Your instructions >> Copy verbatim the block of lines in the entries below whose first line contains "M328,1007L363,1020L326,1122L289,1108Z" and whose last line contains "M128,953L163,980L178,987L295,1012". Leave out all other lines.

[Saved entries]
------
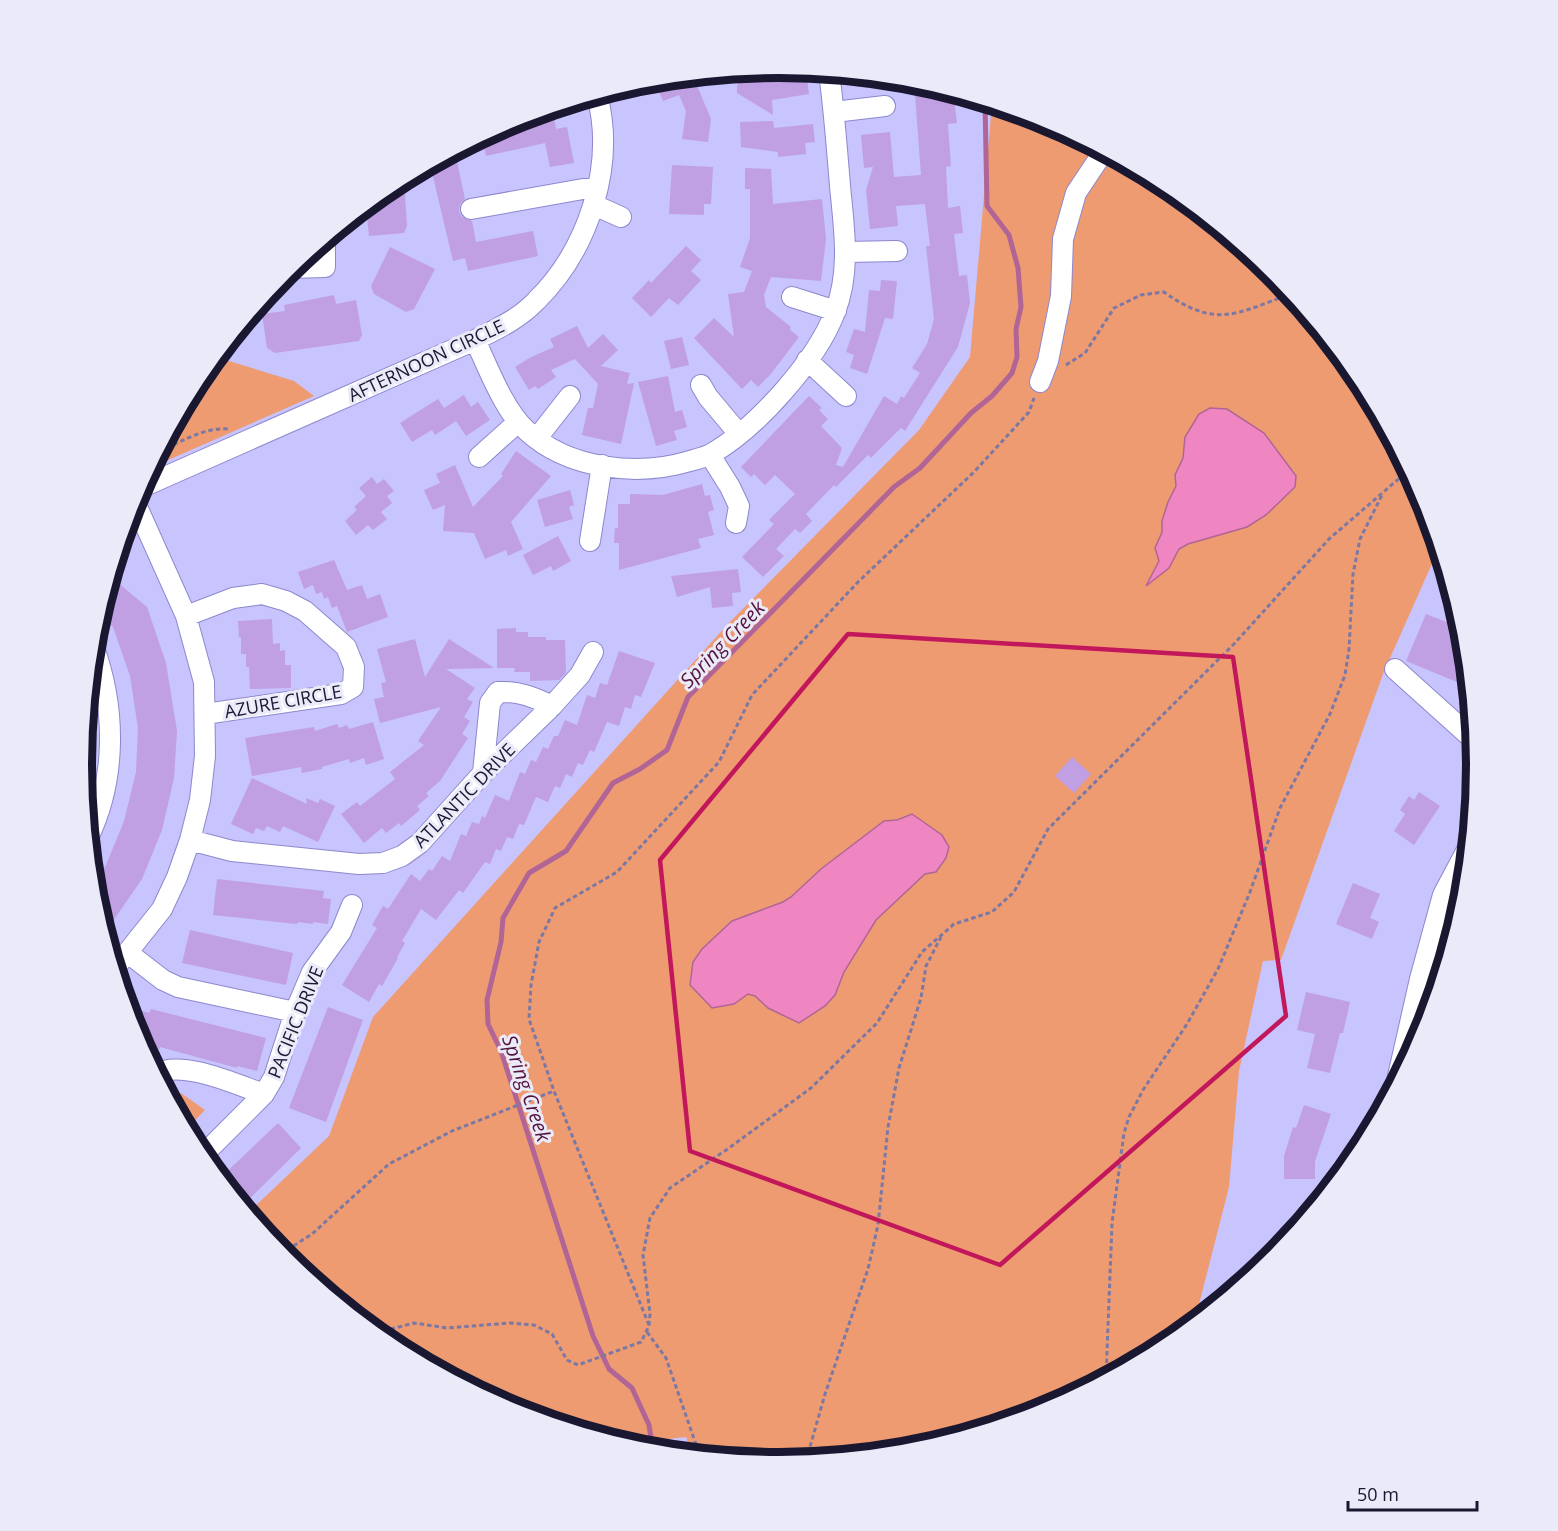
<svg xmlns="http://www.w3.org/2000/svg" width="1558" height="1531" font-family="'Open Sans',sans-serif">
<rect width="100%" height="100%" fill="#c7c4fe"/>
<path fill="#ef9b72" d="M992,104L1046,121L1167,185L1273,272L1360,378L1424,499L1439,548L1383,674L1281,960L1263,961L1239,1071L1229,1187L1194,1324L1166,1346L1046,1410L915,1450L779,1463L693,1455L686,1437L623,1444L512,1410L391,1346L285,1259L248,1213L329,1136L373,1017L728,624L919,430L970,357Z
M218,354L229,361L294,381L314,396L150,468L199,377Z
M181,1093L205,1110L186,1130L172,1103Z"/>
<path fill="#f086c1" stroke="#b06596" stroke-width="1.5" d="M1210,408L1227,409L1264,433L1296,476L1295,487L1266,515L1247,527L1188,544L1179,549L1169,568L1146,586L1159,561L1155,548L1162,532V521L1168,502L1176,486L1175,475L1183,458L1185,437L1199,414Z
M912,814L942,835L949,847L946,858L936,872L925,874L876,920L844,972L835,995L825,1006L799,1023L768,1008L755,996L748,994L734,1004L712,1008L690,985L693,962L702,949L732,921L783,902L791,897L821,869L884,821L897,820Z"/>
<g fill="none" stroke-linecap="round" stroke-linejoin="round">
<path stroke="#b06596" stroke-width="5" d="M653,1451L649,1425L632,1388L609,1369L593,1336L501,1051L488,1024L487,1000L501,942L503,918L529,873L566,851L613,783L640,769L667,750L688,697L894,487L920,468L971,413L992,396L1012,373L1017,357L1016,329L1021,307L1018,268L1009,235L987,206L985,102"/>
</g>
<path fill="#c19fe3" d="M779,68L806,70L809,94L772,100L773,115L737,93V86L747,71Z
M693,76L711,119L708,142L682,139L686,111L679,95L663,101L654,80Z
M914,81L953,92L957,123L948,124L951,166L946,167L948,208L960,206L963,233L954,234L959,276L967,275L970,303L958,347L905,431L901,428L871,458L868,455L836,487L834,485L806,514L812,521L800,533L795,529L776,549L784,556L763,577L742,557L774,524L769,520L795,494L775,475L765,485L754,474L751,477L741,467L809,396L822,408L819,410L828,419L821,426L842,448L836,465L843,467L884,396L897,404L901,396L904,398L920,373L912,368L927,344L934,319L926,246H930L925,204L896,206L898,226L870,229L866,190L873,167L864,168L861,135L890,132L894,177L921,175Z
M554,116L556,129L567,127L574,163L550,167L545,143L486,156L485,150L456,157L465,199L460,204L459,212L462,217L472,221L476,242L533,231L538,256L468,271L465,258L453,261L430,164L499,127Z
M773,121L774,128L813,124L815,142L805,143L806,154L778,157V152L741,147L740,122Z
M672,165L713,167L711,204H704V215L669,214Z
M745,168L771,169L773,204L822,199L826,239L821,281L771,277L764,295L766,307L791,327L790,330L799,337L770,375L758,387L751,380L742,389L694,338L714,318L734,337L728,294L744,292L752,271L740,267L750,238V189H745Z
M404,178L407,226L404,233L369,236L366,206L392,185Z
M686,246L701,260L691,271L701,280L678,305L669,298L651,317L632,298L649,280L651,283Z
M390,247L435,269L414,309L406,312L374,294L371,286Z
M881,280L897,281L893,319L885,318L867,374L850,368L854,355L846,352L854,329L865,332L869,290L880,291Z
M334,295L336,304L356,300L362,335L359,341L275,353L267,348L262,314L285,311L284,305Z
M577,326L588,348L603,334L618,350L601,366L630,373L627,384L634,383L621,444L582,435L588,408H593L598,384L575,359L551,370L556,377L538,389L535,386L529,390L515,367L531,357L554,347L550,339Z
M682,337L689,365L671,369L664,341Z
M668,376L675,412L682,410L687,427L674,431L677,440L656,446L638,382Z
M464,395L471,407L478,402L490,420L466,436L456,421L435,435L432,430L412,442L400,423L438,399L444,408Z
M516,451L551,476L511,522L523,549L508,556L506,550L485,559L474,533L443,531L445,505L433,510L424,490L440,483L436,474L455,465L473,507L503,476L501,474Z
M372,477L377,484L384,479L394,491L387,496L392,503L381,512L387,519L373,530L368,525L356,535L345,521L357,510L354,507L366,496L359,488Z
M702,484L705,496L710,495L714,510L708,512L714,535L698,539L701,548L619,570V543H614L615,528H618V504H630V494L663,495Z
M570,490L574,505L569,507L573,519L545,527L537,500Z
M558,536L571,561L553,571L551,566L533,575L523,555Z
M334,560L347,590L362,585L367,599L380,594L388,617L347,632L337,606L332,608L328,597L324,599L322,592L316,594L313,585L304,589L298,572Z
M738,569L741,592L732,593L733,606L712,608L710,587L677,597L671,576Z
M110,576L147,607L166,663L177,731L174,778L162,830L142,879L104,934L94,901L93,885L106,865L124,821L136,772L138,728L130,676L113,627L99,615Z
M1426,614L1464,629L1469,687L1406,661Z
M272,619L273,644L280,643V651L285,650V665H291V688L250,689L249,667H246V654H241V638L239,637L238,621Z
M516,628V632H528V637H546V640H565L566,673L559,680L530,681V672H514L515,668H497V629Z
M415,639L425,677L449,639L494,668L446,669L475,688L467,699L473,702L464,717L470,721L462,734L468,738L440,781L426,793L429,796L417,806L420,810L401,826L399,823L386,833L382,828L364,843L341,814L357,802L360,806L395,779L390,772L424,745L418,741L441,707L380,723L374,699L384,697L381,683L386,682L377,649Z
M619,651L655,663L641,697L635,695L631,709L625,707L619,726L607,722L594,752L590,750L583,765L578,763L572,777L566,774L560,788L555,786L548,802L536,797L524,825L519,824L513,839L507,837L501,851L496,849L490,864L485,862L463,893L459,890L436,920L421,909L402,941L405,943L397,957L398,958L382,986L379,984L369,1002L342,985L377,928L372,925L383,906L388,909L411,874L420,881L429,869L432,871L442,856L450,861L461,834L466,836L472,822L479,824L482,816L485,818L495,795L509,801L520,772L525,774L531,760L536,762L543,747L548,749L554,736H558L565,720L577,725L587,695L595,698L600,683L607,685Z
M373,722L384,759L366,765L364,758L350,763L349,759L322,767V769L302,773L301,767L252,776L245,738L314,727L315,731L337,724L339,728L347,725L349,729Z
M1072,757L1091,774L1074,793L1055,776Z
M252,778L307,804L306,798L318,803L320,799L335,806L318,842L283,826L280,832L267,826L264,831L256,828L253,834L231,824Z
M1419,792L1440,806L1414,845L1394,831L1405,814L1400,810L1409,796L1414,800Z
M217,879L324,891L323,898L331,899L328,924L313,922V924L298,922L297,924L213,915Z
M1353,883L1380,894L1370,918L1379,922L1372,939L1336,924Z
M190,930L293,953L286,985L182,963Z
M1306,992L1350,1002L1343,1033H1340L1330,1073L1307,1068L1315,1034L1297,1030Z
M126,1006L149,1013L151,1009L266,1038L257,1071L237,1066V1068L160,1047V1049L140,1044L134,1032Z
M328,1007L363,1020L326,1122L289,1108Z
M1304,1105L1331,1114L1315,1161V1179H1284V1156L1293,1127L1296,1128Z
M278,1123L301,1148L242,1206L219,1179Z"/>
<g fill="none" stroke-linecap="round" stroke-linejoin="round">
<g stroke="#8d88cd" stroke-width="22">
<path id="minor" d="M834,112L885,106
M594,205L621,217
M471,209L583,189H597
M846,252L897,251
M290,268L325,267V239
M792,297L836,311
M475,340C488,367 504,411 527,431C568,469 637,477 690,461C697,459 705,457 711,454C757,428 817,360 835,312C851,271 844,228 840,186C837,148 834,110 829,72
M807,360L846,396
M1040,382L1048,361L1061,296L1063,239L1076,193L1104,151
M701,385L708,397L739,434
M537,438L570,396
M710,455L730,487L739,506L736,523
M479,457L518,422
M140,488L475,340C497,329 519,319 536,301C588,250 616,166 597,95
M590,541L602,465
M186,616L233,598L262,594L286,601L305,611L346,647L354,667L353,687L341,694L205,714
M1395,669L1474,740
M483,773L490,703L498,692C519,691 534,697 552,706
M88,838C117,778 116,707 93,645
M190,840L232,851L359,864L383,863L402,856L420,843L483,773L552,706L580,675L593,652
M128,953L163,980L178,987L295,1012
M115,968L162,909L177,877L190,840L200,800L205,756L204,682L186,616L134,500
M1420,979L1439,983
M156,1074C182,1059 237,1085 264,1094
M1396,1085L1420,979L1443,895L1469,846
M201,1157L264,1094L274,1077L295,1012L312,972L341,932L352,905"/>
</g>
<path stroke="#7b78a3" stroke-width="3" stroke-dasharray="4.5 3" stroke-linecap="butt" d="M1066,365L1085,353L1114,308L1141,295L1164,292C1216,329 1236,314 1290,294
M160,451C181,442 204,427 228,429
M281,1254L312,1234L389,1164L452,1131L554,1091
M649,1325L554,1091L529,1019L531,985L539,942L555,908L617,872L719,762L752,695L858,582L974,472L1029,412L1034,398
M647,1332L666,1358L700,1456
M376,1333L414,1323L447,1328L510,1323L534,1325L552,1334L567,1360L578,1365L641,1342L649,1326L650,1314L643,1255L650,1218L670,1188L729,1148L811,1088L877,1023L922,952L954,924L992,912L1014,892L1048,829L1234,644L1329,539L1409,470
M1106,1378L1112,1223L1124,1133L1129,1117L1143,1090L1187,1024L1218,969L1250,892L1280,808L1330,714L1345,675L1349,649L1353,574L1360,539L1382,495
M806,1461L825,1394L868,1269L878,1225L888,1127L899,1068L921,998L926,966L941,937"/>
<use href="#minor" stroke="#fff" stroke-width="20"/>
</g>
<path fill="none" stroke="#c2185b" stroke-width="4.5" stroke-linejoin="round" d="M848,634L1233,657L1286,1016L1000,1265L690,1151L660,860Z"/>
<g text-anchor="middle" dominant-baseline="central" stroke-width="6" stroke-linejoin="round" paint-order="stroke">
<g font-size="18" fill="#1a1731" stroke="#eaeaf9">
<text transform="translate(426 360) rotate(-25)">AFTERNOON CIRCLE</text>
<text transform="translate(283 701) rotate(-10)">AZURE CIRCLE</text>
<text transform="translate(464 795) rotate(-46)">ATLANTIC DRIVE</text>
<text transform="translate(295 1022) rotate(-68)">PACIFIC DRIVE</text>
</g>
<g font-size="20" font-style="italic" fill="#55143c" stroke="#eaeaf9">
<text transform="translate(722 644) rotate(-46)">Spring Creek</text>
<text transform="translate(527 1088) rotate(71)">Spring Creek</text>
</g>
</g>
<path d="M0 0H1558V1531H0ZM92 765a687 687 0 1 1 1374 0a687 687 0 1 1-1374 0Z" fill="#eaeaf9" fill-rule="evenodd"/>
<path fill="none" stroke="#1a1731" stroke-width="8" d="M92 765a687 687 0 1 1 1374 0a687 687 0 1 1-1374 0Z"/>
<path d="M1348 1501v9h129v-9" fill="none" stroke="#1a1731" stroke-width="3"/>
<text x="1357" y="1501" font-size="18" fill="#1a1731" stroke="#eaeaf9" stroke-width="4.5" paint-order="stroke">50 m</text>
</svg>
------
Task output >>
M328,1007L363,1020L326,1122L289,1108Z
M1304,1105L1331,1114L1315,1161V1179H1284V1156L1293,1127L1296,1128Z
M278,1123L301,1148L242,1206L219,1179Z"/>
<g fill="none" stroke-linecap="round" stroke-linejoin="round">
<g stroke="#8d88cd" stroke-width="22">
<path id="minor" d="M834,112L885,106
M594,205L621,217
M471,209L583,189H597
M846,252L897,251
M290,268L325,267V239
M792,297L836,311
M475,340C488,367 504,411 527,431C568,469 637,477 690,461C697,459 705,457 711,454C757,428 817,360 835,312C851,271 844,228 840,186C837,148 834,110 829,72
M807,360L846,396
M1040,382L1048,361L1061,296L1063,239L1076,193L1104,151
M701,385L708,397L739,434
M537,438L570,396
M710,455L730,487L739,506L736,523
M479,457L518,422
M140,488L475,340C497,329 519,319 536,301C588,250 616,166 597,95
M590,541L602,465
M186,616L233,598L262,594L286,601L305,611L346,647L354,667L353,687L341,694L205,714
M1395,669L1474,740
M483,773L490,703L498,692C519,691 534,697 552,706
M88,838C117,778 116,707 93,645
M190,840L232,851L359,864L383,863L402,856L420,843L483,773L552,706L580,675L593,652
M128,953L163,980L178,987L295,1012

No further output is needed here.